[ASSIGNMENT]:
Below are records. Count every line containing the word "html" and give the number alone.

[GIVEN RECORDS]:
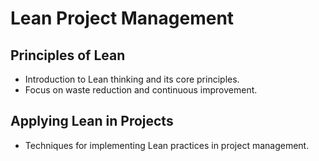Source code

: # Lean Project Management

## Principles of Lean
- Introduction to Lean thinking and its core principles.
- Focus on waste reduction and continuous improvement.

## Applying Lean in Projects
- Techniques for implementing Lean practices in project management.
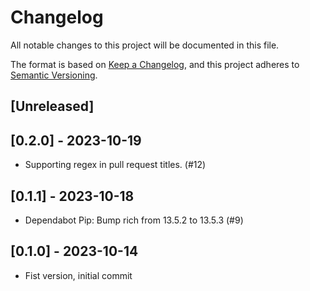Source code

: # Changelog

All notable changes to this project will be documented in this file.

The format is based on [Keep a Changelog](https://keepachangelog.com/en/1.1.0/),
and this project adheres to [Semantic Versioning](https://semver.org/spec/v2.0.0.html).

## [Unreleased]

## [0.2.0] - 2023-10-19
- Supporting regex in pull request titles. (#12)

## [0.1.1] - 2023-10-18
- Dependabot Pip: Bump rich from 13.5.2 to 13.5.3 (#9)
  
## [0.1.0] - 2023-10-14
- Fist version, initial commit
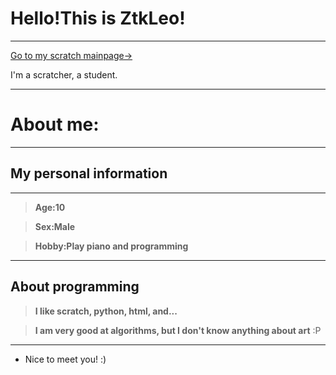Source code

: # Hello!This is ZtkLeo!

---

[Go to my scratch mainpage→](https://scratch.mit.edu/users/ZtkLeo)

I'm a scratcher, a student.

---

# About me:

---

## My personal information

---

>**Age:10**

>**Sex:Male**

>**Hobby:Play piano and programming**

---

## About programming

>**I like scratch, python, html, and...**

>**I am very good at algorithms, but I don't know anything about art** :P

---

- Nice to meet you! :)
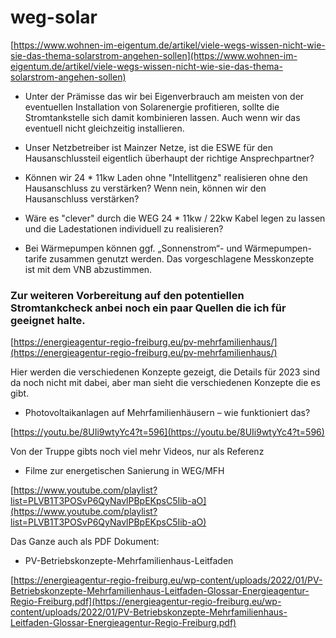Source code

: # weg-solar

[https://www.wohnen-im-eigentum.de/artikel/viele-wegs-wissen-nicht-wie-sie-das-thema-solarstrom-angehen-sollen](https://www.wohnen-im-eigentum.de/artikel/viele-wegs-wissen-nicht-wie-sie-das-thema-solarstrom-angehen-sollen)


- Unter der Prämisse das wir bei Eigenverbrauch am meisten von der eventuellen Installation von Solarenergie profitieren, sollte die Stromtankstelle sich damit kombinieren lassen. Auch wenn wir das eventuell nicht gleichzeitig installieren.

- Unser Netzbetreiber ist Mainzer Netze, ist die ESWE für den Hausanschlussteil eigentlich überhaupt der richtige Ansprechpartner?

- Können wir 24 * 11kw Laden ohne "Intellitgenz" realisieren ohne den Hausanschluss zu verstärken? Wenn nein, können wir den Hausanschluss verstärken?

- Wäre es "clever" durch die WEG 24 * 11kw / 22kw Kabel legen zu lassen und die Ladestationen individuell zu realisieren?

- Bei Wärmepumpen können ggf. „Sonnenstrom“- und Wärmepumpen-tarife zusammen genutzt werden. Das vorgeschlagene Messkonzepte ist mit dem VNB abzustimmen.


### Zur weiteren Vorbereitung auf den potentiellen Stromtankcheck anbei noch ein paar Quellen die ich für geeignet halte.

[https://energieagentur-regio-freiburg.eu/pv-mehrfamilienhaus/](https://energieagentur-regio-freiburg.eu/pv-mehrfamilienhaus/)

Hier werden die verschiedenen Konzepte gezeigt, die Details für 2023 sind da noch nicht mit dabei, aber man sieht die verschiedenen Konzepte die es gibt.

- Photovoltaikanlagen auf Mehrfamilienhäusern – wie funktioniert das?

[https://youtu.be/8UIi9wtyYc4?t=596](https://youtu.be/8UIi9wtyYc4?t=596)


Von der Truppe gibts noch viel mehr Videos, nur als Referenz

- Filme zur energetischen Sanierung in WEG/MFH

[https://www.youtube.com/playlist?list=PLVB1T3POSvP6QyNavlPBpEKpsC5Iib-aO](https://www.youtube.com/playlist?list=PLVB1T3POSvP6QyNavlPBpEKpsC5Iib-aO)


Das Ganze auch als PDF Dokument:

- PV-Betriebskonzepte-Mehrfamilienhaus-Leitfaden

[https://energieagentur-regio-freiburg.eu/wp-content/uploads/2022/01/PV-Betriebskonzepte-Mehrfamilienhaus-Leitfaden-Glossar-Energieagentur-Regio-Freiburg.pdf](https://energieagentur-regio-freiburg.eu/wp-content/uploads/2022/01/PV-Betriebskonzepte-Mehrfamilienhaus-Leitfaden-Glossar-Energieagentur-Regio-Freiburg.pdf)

[TASK SOLUTION]:
2